Paul Bosher: 1st June 2022
I was asked recently if I could help with a small business’s innovation strategy, I replied "yes you should focus on things that your consumers want but aren’t currently getting"
Often when I am involved in innovation work the conversation quickly turns to product, indeed the term NPD is regularly used synonymously for innovation. Of course, innovation does rely on great concepts being brought to life through products and services. It’s my belief, however, that genuine innovation is about people, not just on the outcomes that it brings to people, but in the way it changes their behaviour.
If you think about innovation as a simple graph, the y-axis shows the degree to which the product is changing, the x-axis shows the degree to which people’s behaviour needs to change.

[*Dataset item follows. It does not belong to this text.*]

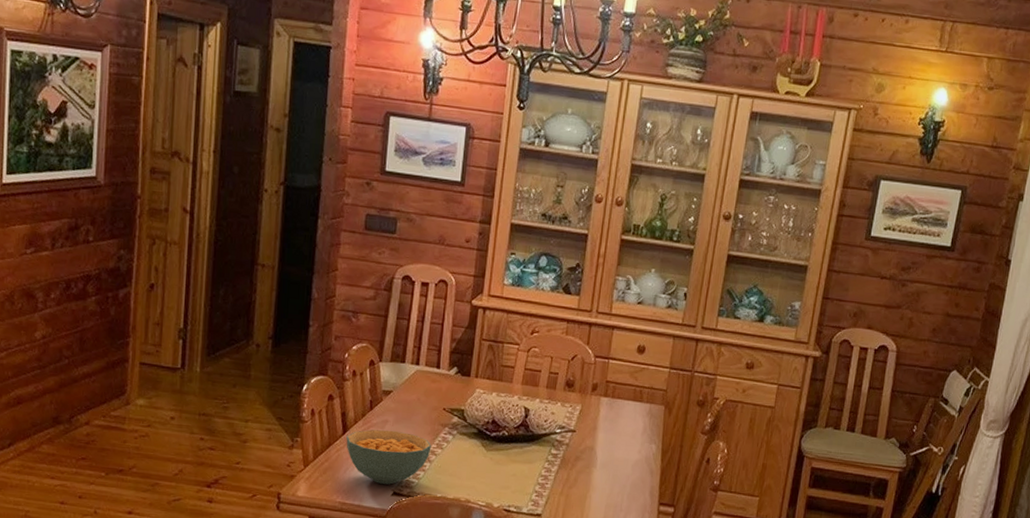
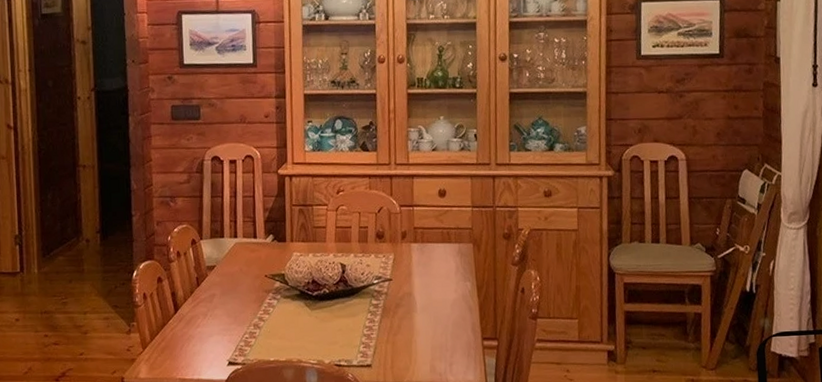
cereal bowl: present [346,429,432,485] -> none [178,303,259,356]

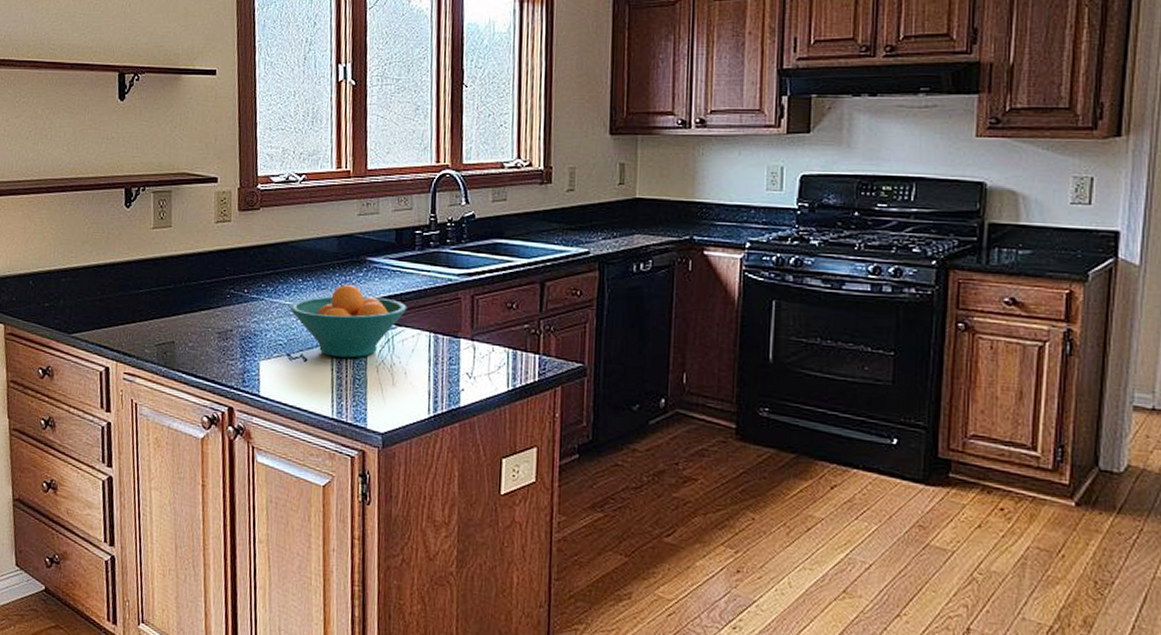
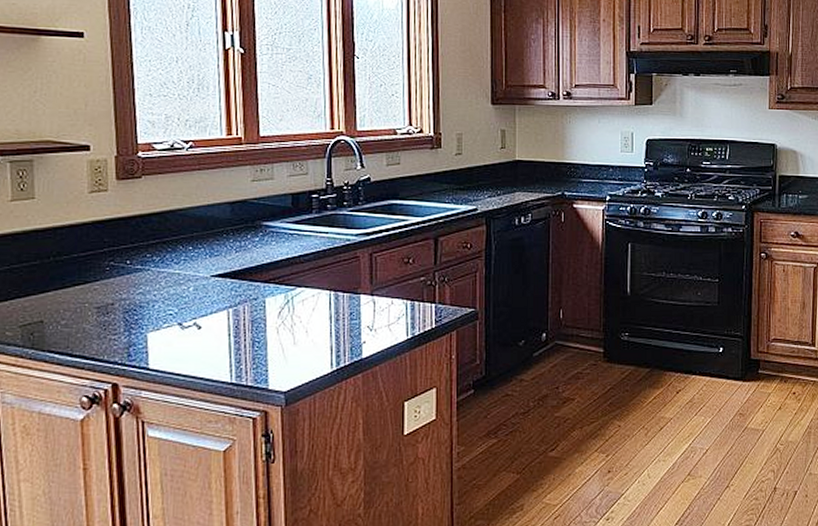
fruit bowl: present [289,284,407,358] -> none [179,249,306,322]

For innovation to be genuinely game-changing it needs not only to bring new and different products or services but also requires a change in consumer behaviour, without the latter, it’s too easy to be stuck in an incremental NPD cycle that is easy to copy and isn’t delivering against genuine consumer needs.
My favourite example is male grooming – shaving to be specific. For years the main players in the market kept innovating with more blades, extra strips, battery power etc. None of these substantially changed how consumers behave and indeed from the consumer’s perspective, despite the level of “innovation”, the consumer perception of razor performance was unchanged. The reason was consumers didn’t change their blades frequently enough, which meant they weren’t sharp and didn’t perform as expected. The key reasons for not changing the blades were cost and convenience – blades had become very expensive and not a regular enough purchase to be easily remembered.
Enter Dollar Shave Club, which, through its subscription service met both these needs and forced a complete change in consumer purchasing and usage behaviour and ultimately a multi-billion dollar take over from the world’s largest shaving brand.
This is not the only example, most if not all the genuinely impactful innovation in recent years comes when the outcome for the consumer is so compelling, that they are willing to adopt a new behaviour, coupled with a significantly enhanced product the results can be staggering. Think iPhone, Uber, Airbnb, Ancestry.
Of course, it’s usually easier from the brand’s perspective to keep changing the product, you have almost total control over that, changing people’s behaviour is harder, but people will change their behaviour, sometimes radically, if the outcome genuinely solves their needs and this can often lead to far greater loyalty and advocacy
And that’s the point here. Innovation isn’t primarily about how great you can make your product or service, how robust your creative process is, it’s about looking at the world from the perspective of the consumer and focusing on what they really want – it’s unlikely the answer will be a 6th blade on their razor.